Task goal = Among the lines below, take the one holding "right ear: (327, 172)", the one holding "left eye: (548, 229)", and all lines between them. Set them down exactly.

(Records from a data source)
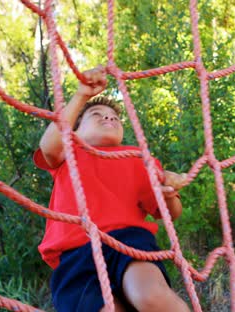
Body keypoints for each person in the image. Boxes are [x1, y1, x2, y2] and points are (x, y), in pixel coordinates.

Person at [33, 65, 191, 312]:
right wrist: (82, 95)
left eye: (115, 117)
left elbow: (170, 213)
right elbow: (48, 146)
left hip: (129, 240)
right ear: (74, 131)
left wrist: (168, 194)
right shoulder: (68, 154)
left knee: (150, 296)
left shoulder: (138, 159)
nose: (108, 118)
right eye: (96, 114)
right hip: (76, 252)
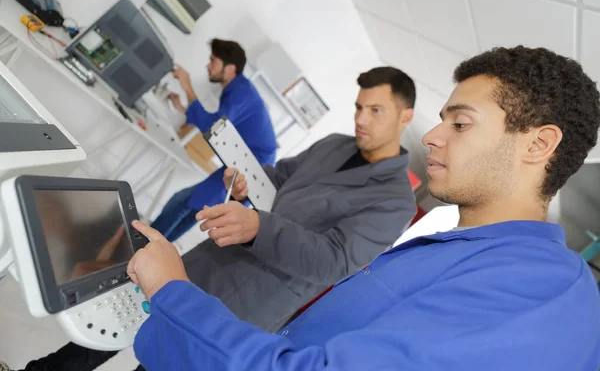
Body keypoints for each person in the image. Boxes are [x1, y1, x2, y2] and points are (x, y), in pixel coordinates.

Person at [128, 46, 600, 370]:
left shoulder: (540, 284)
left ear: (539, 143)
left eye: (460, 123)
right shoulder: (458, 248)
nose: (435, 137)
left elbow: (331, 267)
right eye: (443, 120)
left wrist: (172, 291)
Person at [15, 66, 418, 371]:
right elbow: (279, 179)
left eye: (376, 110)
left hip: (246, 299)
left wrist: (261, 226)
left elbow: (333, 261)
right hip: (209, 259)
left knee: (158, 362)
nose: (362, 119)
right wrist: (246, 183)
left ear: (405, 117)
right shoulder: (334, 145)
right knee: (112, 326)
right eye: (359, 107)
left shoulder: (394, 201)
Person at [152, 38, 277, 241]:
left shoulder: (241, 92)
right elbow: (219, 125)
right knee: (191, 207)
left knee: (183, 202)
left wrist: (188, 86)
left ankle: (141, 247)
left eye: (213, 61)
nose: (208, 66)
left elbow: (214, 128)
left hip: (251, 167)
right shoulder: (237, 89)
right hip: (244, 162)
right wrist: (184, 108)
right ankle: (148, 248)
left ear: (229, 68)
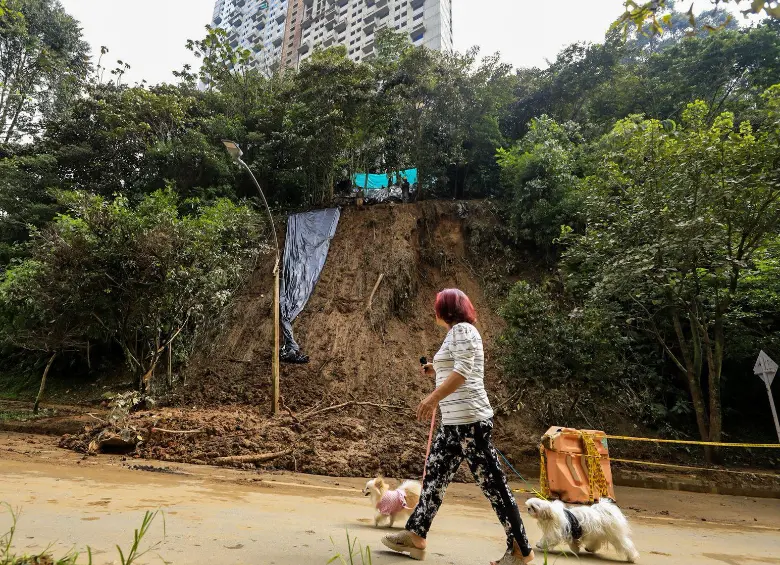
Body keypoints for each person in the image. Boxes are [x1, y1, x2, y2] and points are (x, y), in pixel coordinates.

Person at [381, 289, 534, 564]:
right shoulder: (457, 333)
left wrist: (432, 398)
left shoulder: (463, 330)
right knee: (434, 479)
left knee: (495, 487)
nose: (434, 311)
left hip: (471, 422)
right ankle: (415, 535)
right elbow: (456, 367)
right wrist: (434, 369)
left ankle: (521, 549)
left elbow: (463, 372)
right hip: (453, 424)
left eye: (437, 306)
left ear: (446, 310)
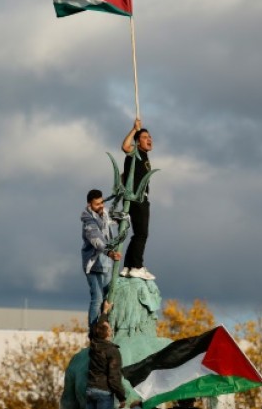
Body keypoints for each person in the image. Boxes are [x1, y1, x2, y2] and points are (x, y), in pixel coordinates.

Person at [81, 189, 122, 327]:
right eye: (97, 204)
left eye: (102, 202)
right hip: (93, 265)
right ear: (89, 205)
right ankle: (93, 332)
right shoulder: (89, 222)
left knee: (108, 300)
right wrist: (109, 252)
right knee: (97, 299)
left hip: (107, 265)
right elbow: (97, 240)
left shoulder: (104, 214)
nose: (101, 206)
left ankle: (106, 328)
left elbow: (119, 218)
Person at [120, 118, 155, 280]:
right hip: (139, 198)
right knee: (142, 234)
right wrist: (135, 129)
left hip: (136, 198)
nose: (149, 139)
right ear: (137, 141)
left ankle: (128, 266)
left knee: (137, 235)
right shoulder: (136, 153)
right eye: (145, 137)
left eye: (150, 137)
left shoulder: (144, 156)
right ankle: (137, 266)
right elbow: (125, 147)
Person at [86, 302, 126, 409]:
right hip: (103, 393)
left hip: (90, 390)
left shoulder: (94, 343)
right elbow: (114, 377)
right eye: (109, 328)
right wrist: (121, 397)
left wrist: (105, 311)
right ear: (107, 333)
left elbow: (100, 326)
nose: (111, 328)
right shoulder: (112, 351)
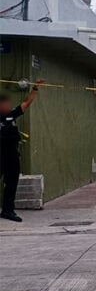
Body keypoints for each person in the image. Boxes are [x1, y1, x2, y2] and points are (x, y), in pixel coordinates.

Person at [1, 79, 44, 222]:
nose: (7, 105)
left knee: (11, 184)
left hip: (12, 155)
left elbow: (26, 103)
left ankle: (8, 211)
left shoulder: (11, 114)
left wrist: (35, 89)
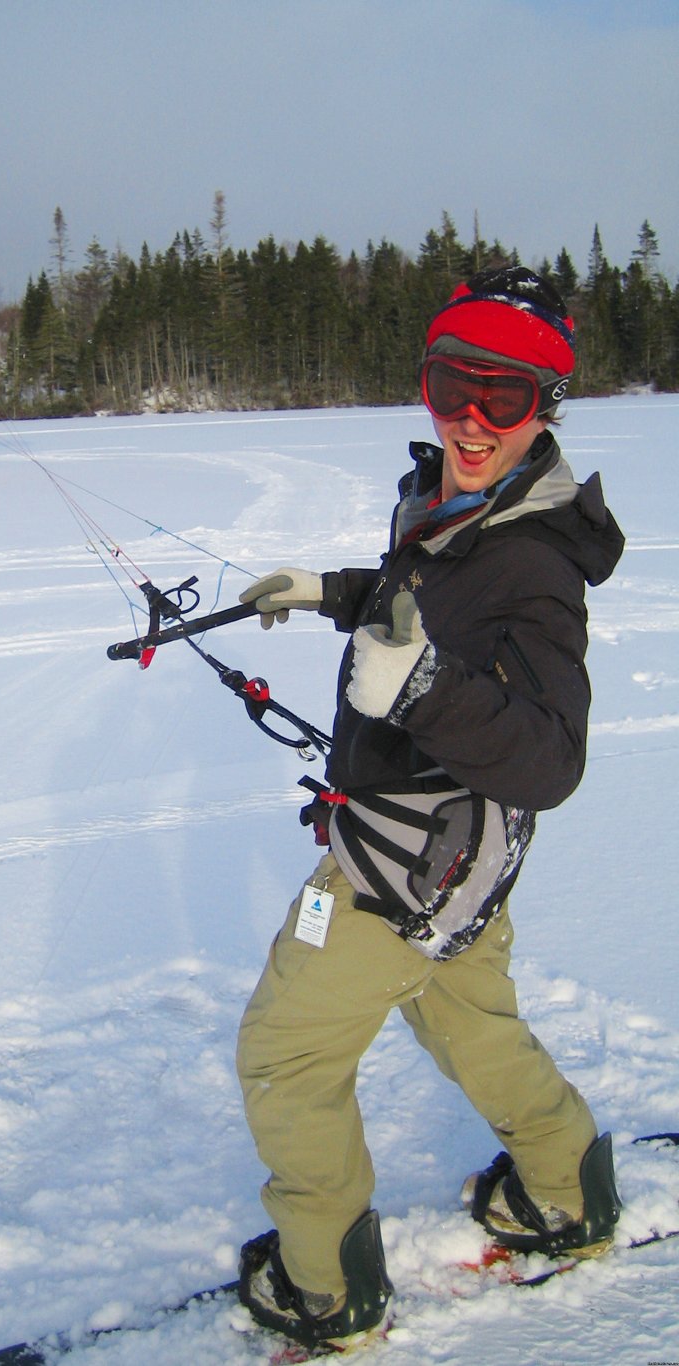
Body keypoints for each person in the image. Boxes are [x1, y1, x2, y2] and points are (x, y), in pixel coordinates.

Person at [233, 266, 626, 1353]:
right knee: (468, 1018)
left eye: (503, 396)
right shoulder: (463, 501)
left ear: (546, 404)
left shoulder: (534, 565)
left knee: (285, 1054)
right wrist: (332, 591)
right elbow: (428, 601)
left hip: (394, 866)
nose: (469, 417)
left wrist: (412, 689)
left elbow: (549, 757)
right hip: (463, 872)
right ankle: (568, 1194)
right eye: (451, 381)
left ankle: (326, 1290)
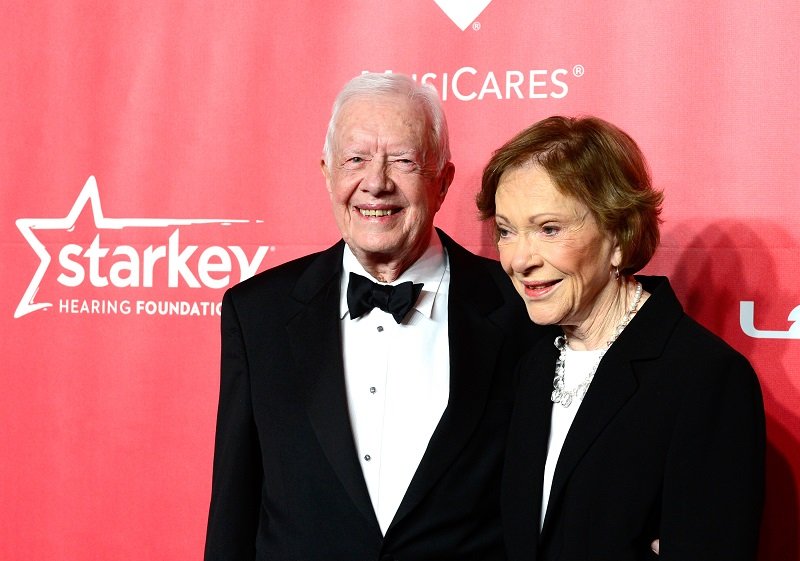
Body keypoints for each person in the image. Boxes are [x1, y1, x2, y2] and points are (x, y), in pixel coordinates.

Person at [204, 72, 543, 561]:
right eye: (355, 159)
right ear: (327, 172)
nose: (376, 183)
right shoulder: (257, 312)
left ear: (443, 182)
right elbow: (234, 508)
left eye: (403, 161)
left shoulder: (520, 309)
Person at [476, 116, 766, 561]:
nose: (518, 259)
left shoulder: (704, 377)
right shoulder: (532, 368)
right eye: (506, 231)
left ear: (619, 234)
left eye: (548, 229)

* * *

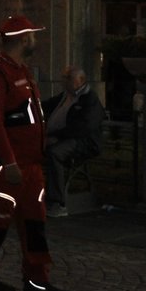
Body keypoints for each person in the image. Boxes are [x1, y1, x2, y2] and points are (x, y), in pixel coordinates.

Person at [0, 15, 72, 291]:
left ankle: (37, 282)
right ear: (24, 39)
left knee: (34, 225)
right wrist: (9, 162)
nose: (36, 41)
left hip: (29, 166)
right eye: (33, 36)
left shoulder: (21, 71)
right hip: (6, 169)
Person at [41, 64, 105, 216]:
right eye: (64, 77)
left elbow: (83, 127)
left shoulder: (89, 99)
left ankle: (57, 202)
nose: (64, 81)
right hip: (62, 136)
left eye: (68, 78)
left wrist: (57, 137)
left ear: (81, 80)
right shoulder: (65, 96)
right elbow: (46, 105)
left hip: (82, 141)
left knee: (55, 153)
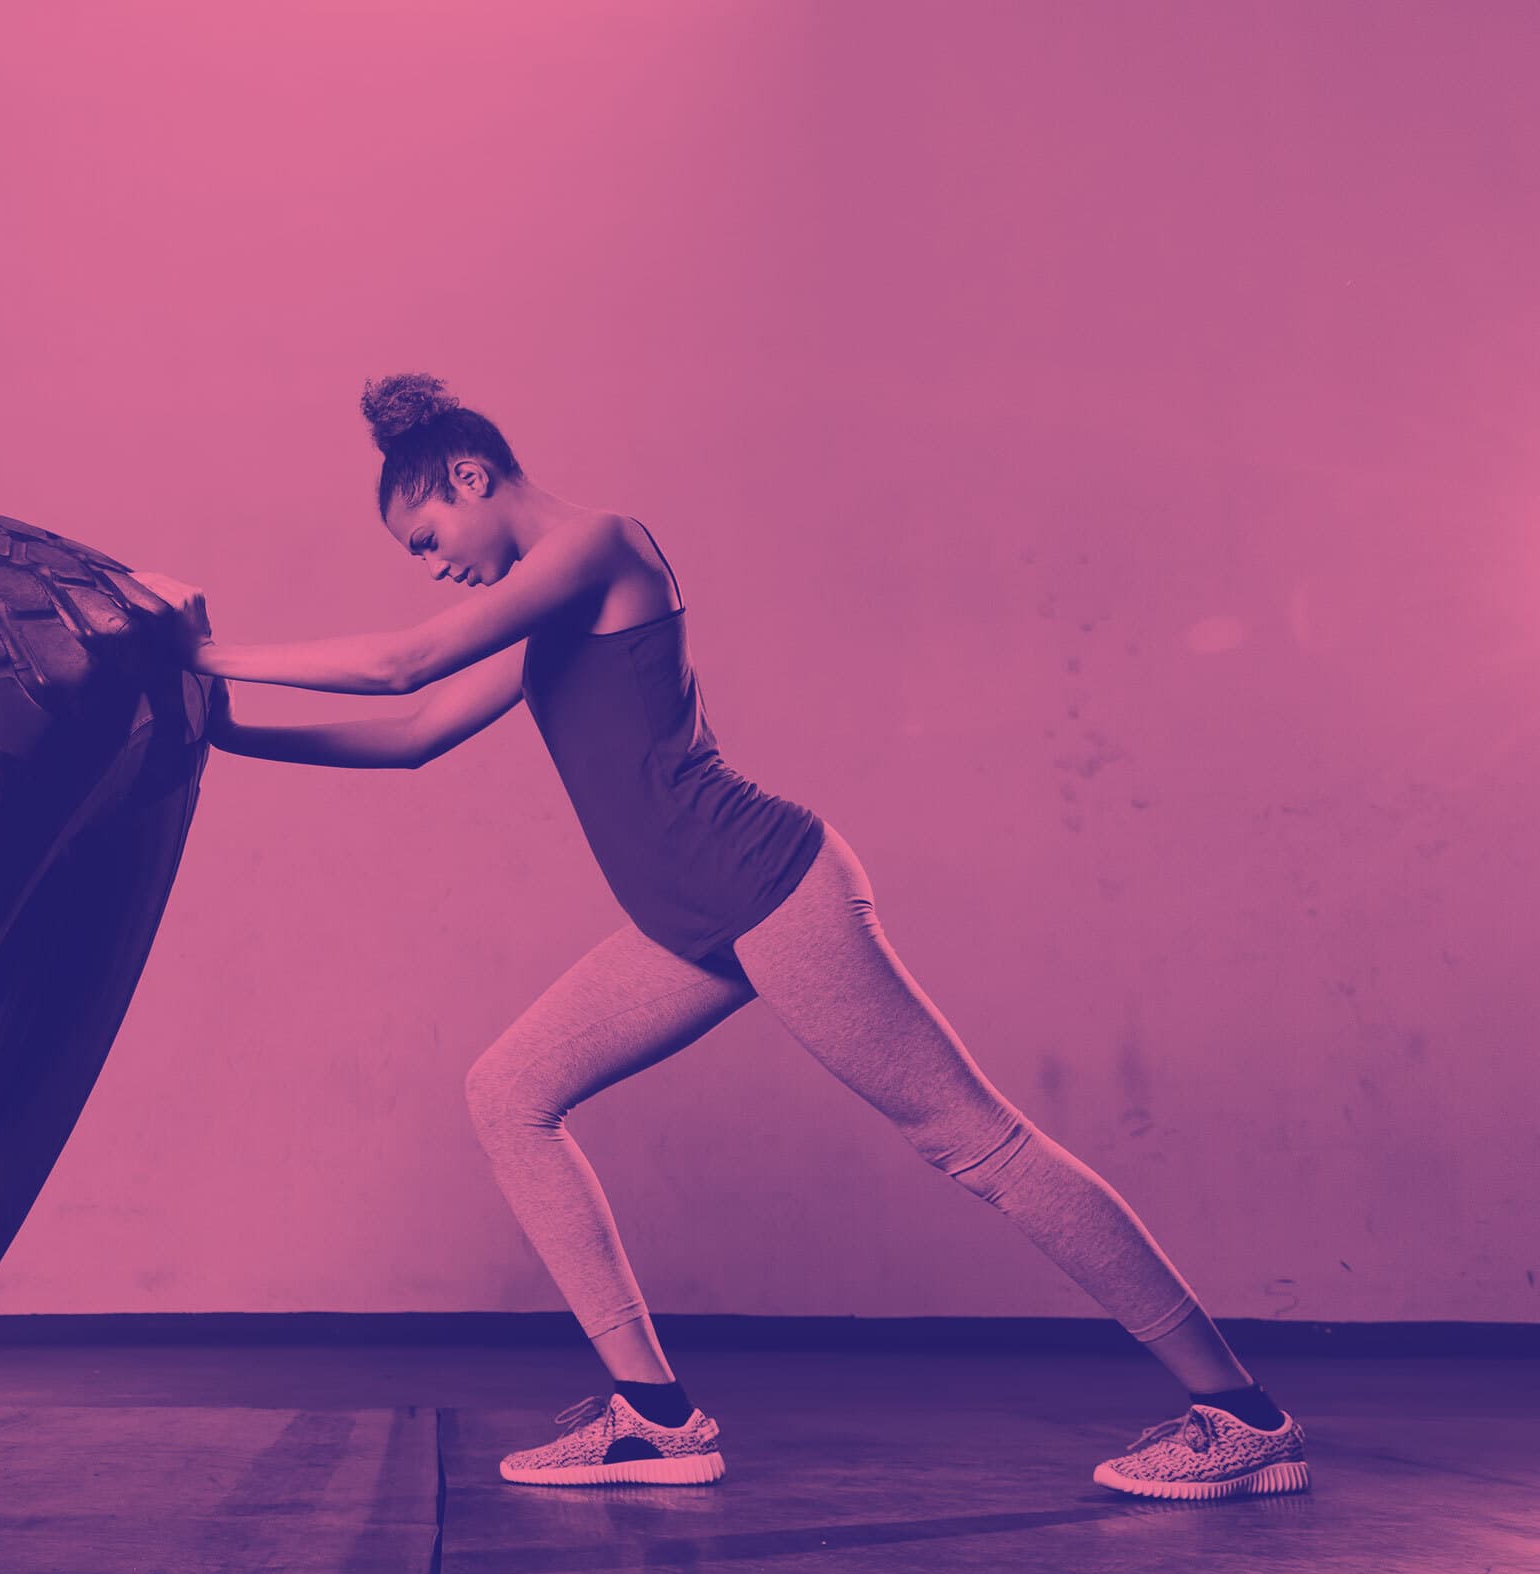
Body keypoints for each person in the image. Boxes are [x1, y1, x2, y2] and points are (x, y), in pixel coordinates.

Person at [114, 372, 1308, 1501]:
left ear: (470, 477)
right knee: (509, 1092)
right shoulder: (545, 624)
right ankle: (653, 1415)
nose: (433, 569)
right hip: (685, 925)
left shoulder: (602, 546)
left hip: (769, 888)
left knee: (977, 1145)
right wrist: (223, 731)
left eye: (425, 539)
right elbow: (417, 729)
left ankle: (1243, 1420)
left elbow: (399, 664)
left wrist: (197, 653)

---

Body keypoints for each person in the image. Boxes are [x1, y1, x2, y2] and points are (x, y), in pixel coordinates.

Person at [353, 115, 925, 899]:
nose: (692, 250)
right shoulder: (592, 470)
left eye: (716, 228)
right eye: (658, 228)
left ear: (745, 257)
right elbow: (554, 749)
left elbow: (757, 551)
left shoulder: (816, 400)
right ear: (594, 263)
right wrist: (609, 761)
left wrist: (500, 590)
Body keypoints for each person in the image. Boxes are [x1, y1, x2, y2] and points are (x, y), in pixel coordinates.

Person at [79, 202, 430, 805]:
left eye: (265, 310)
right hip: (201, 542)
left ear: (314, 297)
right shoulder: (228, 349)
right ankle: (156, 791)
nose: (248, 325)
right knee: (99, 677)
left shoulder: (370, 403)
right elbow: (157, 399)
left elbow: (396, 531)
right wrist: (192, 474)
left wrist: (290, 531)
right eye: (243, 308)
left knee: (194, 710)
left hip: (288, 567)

Problem solution =
right ear: (327, 172)
nose: (376, 183)
right shoulder: (257, 312)
left ear: (443, 182)
right elbow: (234, 508)
left eye: (403, 161)
left shoulder: (520, 309)
Person at [476, 116, 766, 561]:
nose: (518, 259)
left shoulder: (704, 377)
right shoulder: (532, 368)
right eye: (506, 231)
left ear: (619, 234)
left eye: (548, 229)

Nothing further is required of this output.